二人が主砲砲塔を手負いの戦艦群に向ける。

「主砲、斉射、始め!!!」

轟音と共に放たれた35,6センチ砲が敵戦艦を貫いた。

「愛宕さん、矢矧さん、能代さん、皆さん!!お願いします!!」

霧島の求めに応じ、それまで軽巡以下と水雷戦闘を行っていた矢矧たちが一斉にうなずく。

「愛宕先輩、指揮をお願いします。能代、ここは任せたわ。磯風、清霜、私についてきて。航空隊の支援の下、残りの大型艦をつぶしに行くわ。」

敵はその数をだいぶ減らされ、さらに空母を全滅されられたとはいえ、まだ戦艦は大破した一隻を除き健在だったし、重巡以下とスクラムを組んでこの戦場を離脱しようとしている。矢矧たちと目の前で交戦する軽巡以下の艦隊はさらにこの艦隊を護るべく猛進して間に割り込む動きを見せていた。愛宕、能代たちはそれらの動きに合わせつつ、的確に軽巡艦隊を沈めていく。矢矧たちはこの敵艦隊を大きく迂回して、敵の中枢に突撃していく。

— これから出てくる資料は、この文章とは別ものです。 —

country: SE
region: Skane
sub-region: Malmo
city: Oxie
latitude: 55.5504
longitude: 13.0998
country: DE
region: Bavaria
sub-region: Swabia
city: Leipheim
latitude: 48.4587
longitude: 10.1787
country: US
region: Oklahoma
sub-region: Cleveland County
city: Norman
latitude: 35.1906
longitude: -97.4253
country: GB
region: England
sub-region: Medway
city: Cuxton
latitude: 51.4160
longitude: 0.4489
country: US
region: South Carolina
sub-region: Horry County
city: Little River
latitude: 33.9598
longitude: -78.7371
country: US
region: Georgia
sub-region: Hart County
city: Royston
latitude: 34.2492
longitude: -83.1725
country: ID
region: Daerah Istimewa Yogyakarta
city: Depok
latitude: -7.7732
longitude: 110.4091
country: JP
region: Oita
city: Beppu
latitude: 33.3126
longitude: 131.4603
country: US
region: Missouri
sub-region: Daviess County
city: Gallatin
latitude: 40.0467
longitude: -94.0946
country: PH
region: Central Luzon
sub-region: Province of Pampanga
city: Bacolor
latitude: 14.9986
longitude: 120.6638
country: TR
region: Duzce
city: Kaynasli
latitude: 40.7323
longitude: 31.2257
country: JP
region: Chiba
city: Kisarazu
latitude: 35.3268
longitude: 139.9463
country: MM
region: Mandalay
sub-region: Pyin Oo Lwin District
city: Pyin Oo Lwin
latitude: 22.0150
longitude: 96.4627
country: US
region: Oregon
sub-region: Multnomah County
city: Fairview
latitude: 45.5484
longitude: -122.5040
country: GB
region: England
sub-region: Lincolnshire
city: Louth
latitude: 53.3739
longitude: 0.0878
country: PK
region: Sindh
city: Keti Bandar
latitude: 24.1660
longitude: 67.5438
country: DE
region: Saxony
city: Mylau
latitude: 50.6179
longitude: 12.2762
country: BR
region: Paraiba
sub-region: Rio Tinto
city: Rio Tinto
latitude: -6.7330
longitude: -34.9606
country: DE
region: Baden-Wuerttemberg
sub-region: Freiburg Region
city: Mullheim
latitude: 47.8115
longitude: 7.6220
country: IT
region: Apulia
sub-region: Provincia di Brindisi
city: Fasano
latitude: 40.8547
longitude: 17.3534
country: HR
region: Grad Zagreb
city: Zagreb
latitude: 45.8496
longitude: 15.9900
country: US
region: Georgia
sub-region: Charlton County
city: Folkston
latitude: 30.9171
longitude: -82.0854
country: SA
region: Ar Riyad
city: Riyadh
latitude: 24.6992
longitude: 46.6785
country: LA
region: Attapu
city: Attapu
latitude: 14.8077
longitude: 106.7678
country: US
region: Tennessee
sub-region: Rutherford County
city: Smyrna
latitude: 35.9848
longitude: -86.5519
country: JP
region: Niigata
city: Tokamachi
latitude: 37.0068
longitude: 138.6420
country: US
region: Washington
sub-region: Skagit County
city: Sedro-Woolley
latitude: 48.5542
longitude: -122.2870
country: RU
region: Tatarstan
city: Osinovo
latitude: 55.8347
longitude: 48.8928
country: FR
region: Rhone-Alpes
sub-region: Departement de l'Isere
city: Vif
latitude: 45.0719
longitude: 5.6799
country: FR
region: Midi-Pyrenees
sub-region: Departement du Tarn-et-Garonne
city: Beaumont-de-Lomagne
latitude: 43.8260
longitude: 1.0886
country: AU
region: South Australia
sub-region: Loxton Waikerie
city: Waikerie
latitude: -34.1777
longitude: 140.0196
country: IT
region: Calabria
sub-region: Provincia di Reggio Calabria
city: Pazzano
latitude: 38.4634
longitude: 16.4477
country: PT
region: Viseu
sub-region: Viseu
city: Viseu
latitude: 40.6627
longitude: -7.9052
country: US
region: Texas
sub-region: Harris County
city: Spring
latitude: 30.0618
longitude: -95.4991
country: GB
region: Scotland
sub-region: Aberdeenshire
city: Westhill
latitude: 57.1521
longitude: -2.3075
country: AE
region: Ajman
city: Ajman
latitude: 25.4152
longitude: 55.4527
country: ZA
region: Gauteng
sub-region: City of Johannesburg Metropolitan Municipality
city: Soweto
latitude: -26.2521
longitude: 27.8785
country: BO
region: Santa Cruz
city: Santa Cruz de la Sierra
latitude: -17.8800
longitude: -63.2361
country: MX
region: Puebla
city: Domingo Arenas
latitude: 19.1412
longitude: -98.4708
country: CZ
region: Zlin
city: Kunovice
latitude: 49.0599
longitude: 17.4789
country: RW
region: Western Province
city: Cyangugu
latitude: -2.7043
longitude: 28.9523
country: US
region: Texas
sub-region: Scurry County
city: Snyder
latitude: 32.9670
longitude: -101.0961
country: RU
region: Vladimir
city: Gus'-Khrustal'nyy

「加賀さん、敵の残存艦隊に攻撃機を集中。できる限り撃破しましょう。」

「いいの?空母は撃破したし、初動目的は達せられたと思うけれど。」

「敵の戦意はフラッグシップを大破させられたことで低下しています。今ならそれほど損害がなく敵を撃破できると思います。それに・・・・・。」

「それに?」

「第一航空戦隊として私は恥ずかしくない戦いをしたい。」

にじみ出る赤城の想いを受け取った加賀は無言でうなずいた。二人は艦載機を順次発艦させ、敵艦隊に向けて吶喊せしめた。その下では第一斉射を終わった大井、北上の二人が転進して敵艦隊の真横につくべく運動を開始している。紀伊、讃岐は二人を護衛し敵艦隊に砲撃を浴びせ続けていた。さらに反対側からは比叡、霧島の砲撃がまだんなく続き、そして矢矧たちが近接戦闘を仕掛け、軽巡艦隊を撃破した愛宕たちもこれに加わった。

 

 

艦種が異なっているが、すべての艦娘たちがまさしく一糸乱れぬ連携で敵艦隊を相手に奮闘していた。